For LIPS serology, serum samples were tested as described previously (7), with the exception that raw light unit (LU) values without subtraction of the buffer blanks are reported in this study. A previously characterized low seropositive erythema migrans serum sample was used to assign the cutoff.
The 104 autism samples and Lyme positive controls were also analyzed in a blinded fashion using an FDA-approved C6 Lyme enzyme-linked immunosorbent assay (ELISA) (Immunetics, Boston, MA). Equivocal samples identified by C6 testing were further evaluated by Western blotting performed with the FDA-approved Borrelia B31 IgG Virastrip kit (Viralab Inc., Oceanside, CA) in accordance with standard CDC recommendations for laboratory diagnosis of Lyme disease (11). GraphPad Prism software (San Diego, CA) was used for statistical analysis.

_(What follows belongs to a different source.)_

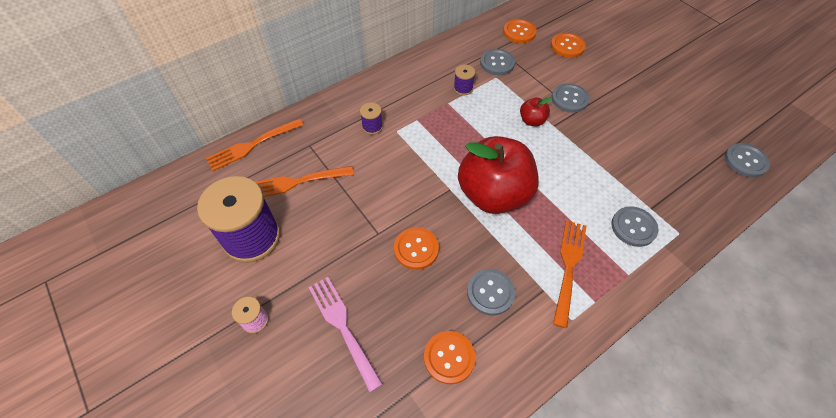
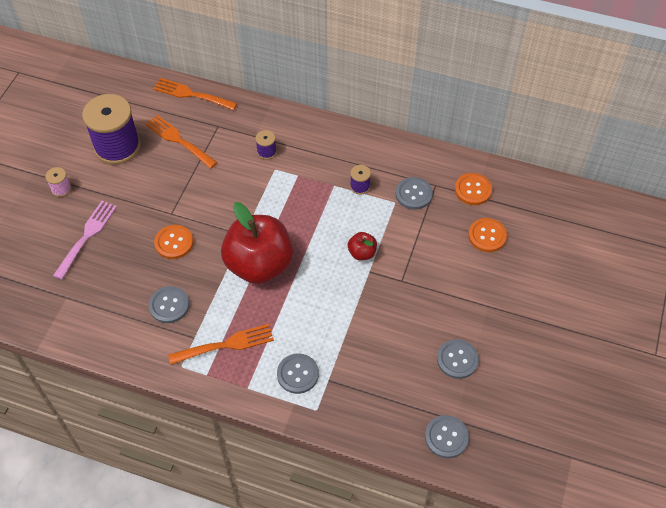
camera: 55 degrees right, 0 degrees up
(449, 357) = (103, 306): orange button -> none
(569, 99) = (413, 268): grey button -> grey button (457, 359)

The average age of the autistic children and controls was 4 years, and the majority of the children were male. All of the children in the study were living on the East Coast and Midwest of the United States. The children with autism (n = 104) were from various U.S. locations, including Maryland (n = 59), Virginia (n = 23), Washington, DC (n = 4), Georgia (n = 4), Pennsylvania (n = 3), New Jersey (n = 3), Ohio (n = 3), North Carolina (n = 2), Missouri (n = 1), Tennessee (n = 1), and Illinois (n = 1). Of note, 82% (85/104) of the autistic children were from Maryland, Virginia, and Pennsylvania, which according to the Centers for Disease Control and Prevention are states with a high incidence of Lyme disease (12). None of the children had a history of previous diagnosis of Lyme disease on the medical history form (with 3 missing data points on this question from 185 subjects).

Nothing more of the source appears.